Bell House, a charity for wider learning, is taking part in Dulwich Festival this May with a Sculpture Park in the gardens with 11 artists and 3 dancers exhibiting.
Each sculpture will find a fresh context in the Bell House garden, chiming or contrasting with the environment to create new atmospheres and unfolding narratives. Some of the artist’s have made new works in response to the architecture and history of the house.
The Collectors, a dance trio interested in archives and collating resources from unique spaces, are working on a piece titled “34 Pictures”. The pictures have been collected from the Bell House archives to grow a meandering durational dance performance. The group explain how they use dance to ‘create moving sculptures, dynamic pathways and at times bizarreness across the landscape of the Bell House grounds’.
Likewise Isobel Finlay, a Camberwell art graduate interested in traditional processes and hand-craft, is working on a piece inspired by the hexagonal Georgian windows at the front of the house.
Other exhibiting artists include sculpting duo Dominic McHenry and Jim Shepherd, or BASK, who work with geometric carved wood encased in forged metal; Augustus Stickland, trained carpenter and another Camberwell graduate, presents notched and pared monoliths; Ikra Arshad experiments with playful perspex shapes to create ‘joyous spaces amongst nature and around public places’.
Rye Poets & composer David Clark Allen has developed a sound piece where a poem written by spoken-word trio Rye Poets is woven into a bee-buzzing soundscape; Jack Fawdry Tatham is working alongside Kennington apiary and social enterprise, Bee Urban, to build innovative solitary bee habitats; Annie Antoine and Kim Parker work with clay. Annie coils, pinches and carves. Kim throws and sculpts. Both take inspiration from natural forms such as poppy heads and the human body to create intimate and powerful ceramic pieces. Bell House has planning permission to build a pottery and so this celebration of ceramics signifies the start of a new path for the charity.
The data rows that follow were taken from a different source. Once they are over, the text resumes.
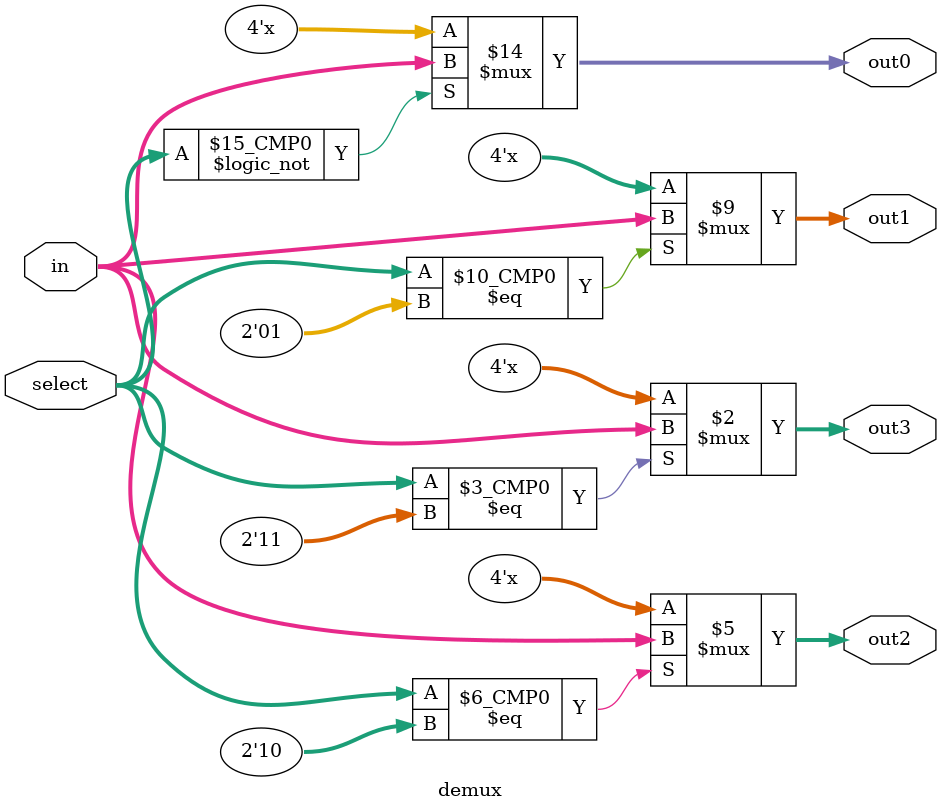
<source format=v>
module demux(
    input [3:0] in, // 4-bit input signal
    input [1:0] select, // 2-bit select signal to choose which output to drive
    output reg [3:0] out0, out1, out2, out3 // 4 4-bit output signals
);
    always @* begin
        // use of <= because it is unblocking
        // rule of thumb is to always use <= inside of alawys
        case(select)
            2'b00: out0 <= in;
            2'b01: out1 <= in;
            2'b10: out2 <= in;
            2'b11: out3 <= in;
        endcase
    end
endmodule
</source>
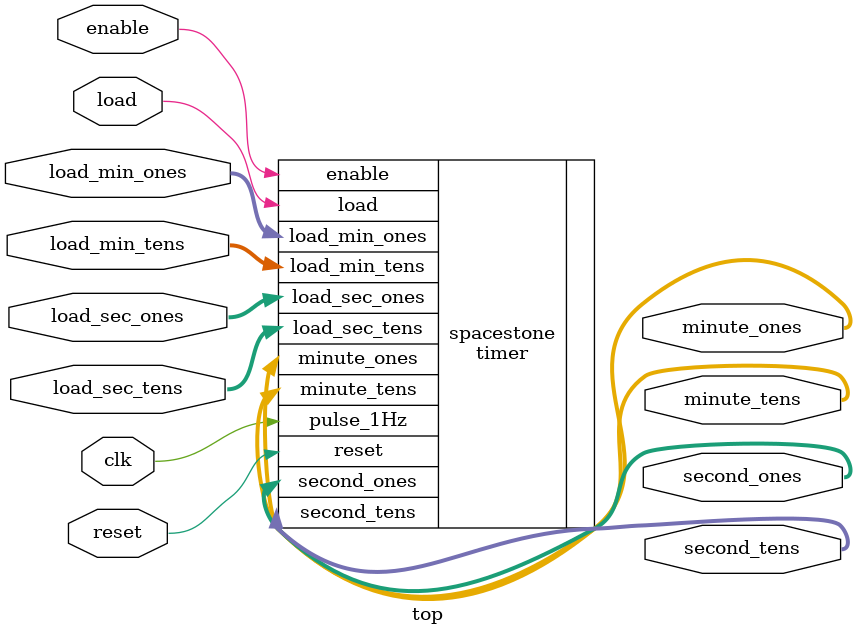
<source format=v>
`timescale 1ns / 1ps


module top(
    input clk,
    input [3:0] load_sec_ones,
    input [3:0] load_sec_tens,
    input [3:0] load_min_ones,
    input [3:0] load_min_tens,
    input load,
    input reset,
    input enable, 
    output [3:0] second_ones,
    output [3:0] second_tens, 
    output [3:0] minute_ones,
    output [3:0] minute_tens
    );  

    timer spacestone (
        .pulse_1Hz (clk),
        .reset (reset),
        .enable (enable),
        .load_min_ones (load_min_ones),
        .load_sec_tens (load_sec_tens),
        .load_sec_ones (load_sec_ones),
        .load_min_tens (load_min_tens),
        .load (load),
        .minute_tens (minute_tens),
        .minute_ones (minute_ones),
        .second_tens (second_tens),
        .second_ones (second_ones)
    );


endmodule
</source>
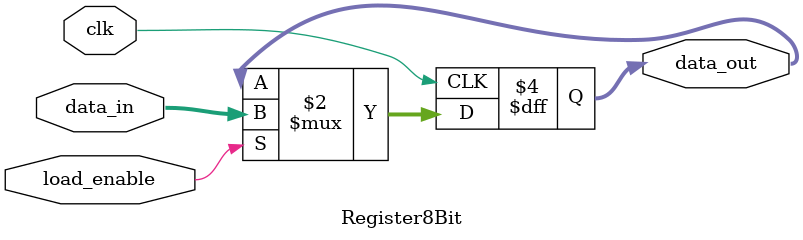
<source format=v>
module Register8Bit (
    input wire [7:0] data_in,     // Đầu vào dữ liệu 4 bit
    input wire load_enable,       // Tín hiệu cho phép ghi (load)
    input wire clk,               // Tín hiệu đồng hồ (Clock)
    output reg [7:0] data_out     // Đầu ra dữ liệu 4 bit
);

    always @(posedge clk) begin
        if (load_enable)          // Nếu load_enable bật
            data_out <= data_in;  // Ghi dữ liệu mới vào data_out
    end

endmodule
</source>
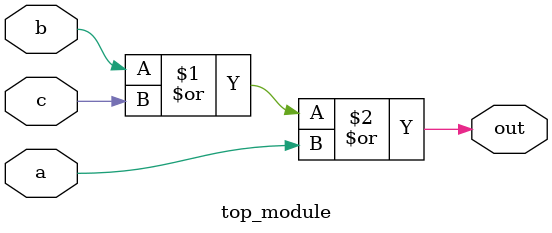
<source format=v>
module top_module(
    input a,
    input b,
    input c,
    output out  ); 
    assign out = b | c | a;
endmodule
</source>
We also have some special works on loan by Ron Hitchins, a Chinese-Lithuanian artist-cum-flamenco dancer, born in 1926 in Hackney. Hitchen’s made fibreglass abstract sculptures inspired by the likes of Barbara Hepworth and Max Ernst. He is little known but his works, alongside his unusual house and furniture which is decoratively clad in his fibreglass tiles, are growing in notoriety.
We look forward to welcoming the public to the on site Bell House Sculpture Park! Artist Ikra Arshad sums up our aim for this show beautifully when she shared the following piece of writing with us- “Parks & outdoor spaces have been our saviour this past year… I was excited to be asked to take part in this show, mainly because right now, we need things that enhance our feelings of hope and joy more than ever.”
Opening/Performance Times:
Friday 7th: 11:30-7pm (The Collectors durational dance performances during the 14:30 - 15:30 and 17:30- 18:30 time slots)
Saturday 8th: 11:30-6pm
Sunday 9th- 11:30-6pm
Thursday 13th: 11:30-6pm
Friday 14th- 11:30-7pm (The Collectors durational dance performances during the 14:30 - 15:30 and 17:30- 18:30 time slots)
Saturday 15th- 11:30-6pm
Sunday 16th- 11:30-6pm
We will be operating in line with the latest government guidelines. The rule of 6 will apply. Pre-booking is advised and can be done through our website.
Walk-ups will be accommodated but the public may have to wait if we are busy! Track & Trace will be in operation.